Reputation: 113
What expression should I use to find all td
nodes after the one, which contains text Foo
or Bar
and stop before the next <td colspan="4">
with unknown text. Thanks.
<td colspan="4">Foo || Bar</td>
<td rowspan="4">TEXT1</td>
<td valign="top">TEXT2</td>
<td valign="top">TEXT3</td>
...
<td colspan="4">VARIABLE</td>
...
UPDATE:
use strict;
use warnings;
use autodie;
use utf8;
use WWW::Mechanize;
use HTML::TreeBuilder::XPath;
my $url = 'www.perl.org';
my $mech = WWW::Mechanize->new;
$mech->agent_alias( 'Windows Mozilla' );
$mech->get( $url );
my $tree= HTML::TreeBuilder::XPath->new;
$tree->parse($mech->content);
for my $nodes ($tree->findnodes('//td[
preceding-sibling::td
[contains(., "Foo") or contains(., "Bar")]
and following-sibling::td[@colspan="4"]
]')) {
print $nodes->as_text;
}
Upvotes: 2
Views: 1752
Reputation: 56212
You can use this XPath:
//td[
preceding-sibling::td
[contains(., 'Foo') or contains(., 'Bar')]

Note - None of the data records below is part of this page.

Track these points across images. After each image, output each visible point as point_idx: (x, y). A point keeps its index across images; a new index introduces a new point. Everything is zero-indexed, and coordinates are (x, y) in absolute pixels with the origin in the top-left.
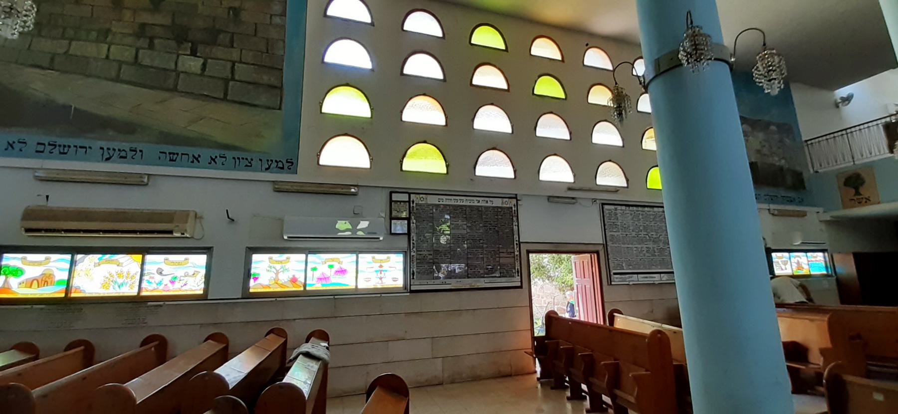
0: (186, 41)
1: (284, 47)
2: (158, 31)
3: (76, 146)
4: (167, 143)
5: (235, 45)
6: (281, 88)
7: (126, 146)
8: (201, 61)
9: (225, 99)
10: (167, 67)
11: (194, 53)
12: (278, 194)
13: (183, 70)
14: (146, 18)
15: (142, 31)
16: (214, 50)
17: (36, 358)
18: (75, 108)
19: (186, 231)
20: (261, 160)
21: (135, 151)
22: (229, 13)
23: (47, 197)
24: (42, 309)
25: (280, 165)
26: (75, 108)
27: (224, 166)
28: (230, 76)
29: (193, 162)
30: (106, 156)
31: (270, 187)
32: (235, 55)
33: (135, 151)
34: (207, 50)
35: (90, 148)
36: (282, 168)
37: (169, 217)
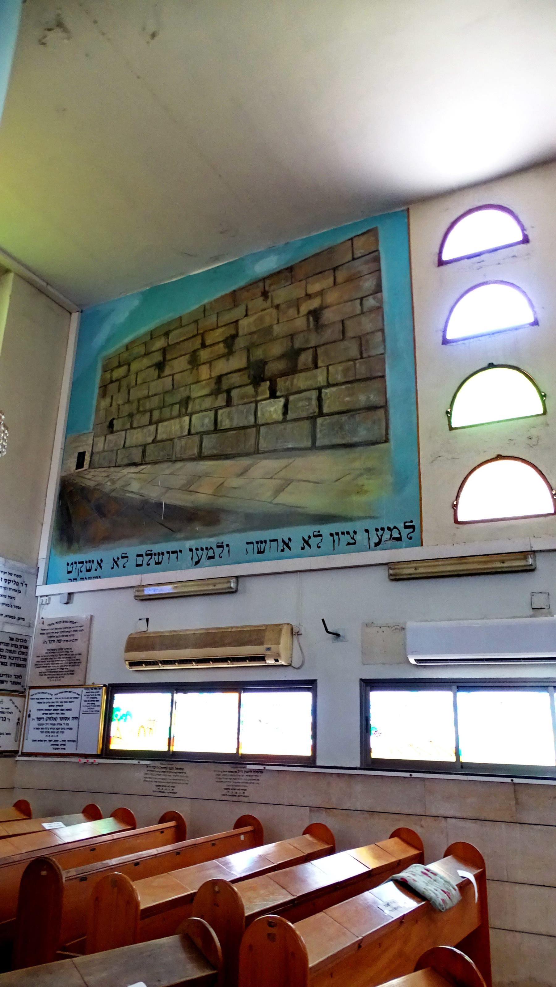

and following-sibling::td[@colspan = 4]
]
It will return:
<td rowspan="4">TEXT1</td>
<td valign="top">TEXT2</td>
<td valign="top">TEXT3</td>
Upvotes: 1
Reputation: 167716
Well with XPath 2.0 and XQuery 1.0 there are the operators <<
and >>
that are helpful to express conditions like you have e.g. with XQuery you can nicely write
let $tr := <tr>
<td colspan="4">Foo || Bar</td>
<td rowspan="4">TEXT1</td>
<td valign="top">TEXT2</td>
<td valign="top">TEXT3</td>
.....
<td colspan="4">VARIABLE</td>
</tr>
let $td1 := $tr/td[contains(., 'Foo') or contains(., 'Bar')][1]
let $td2 := $td1/following-sibling::td[@colspan = 4][1]
return $tr/td[. >> $td1 and . << $td2]
to find the 'td
elements "between" those two other td
elements.
Obviously with XPath 2.0 you don't have the let and return so you will need to try to stick everything into a single expression:
$tr/td[. >> $tr/td[contains(., 'Foo') or contains(., 'Bar')][1] and . << $tr/td[contains(., 'Foo') or contains(., 'Bar')][1]/following-sibling::td[@colspan = 4][1]]
where $tr
is the context node.
Upvotes: 0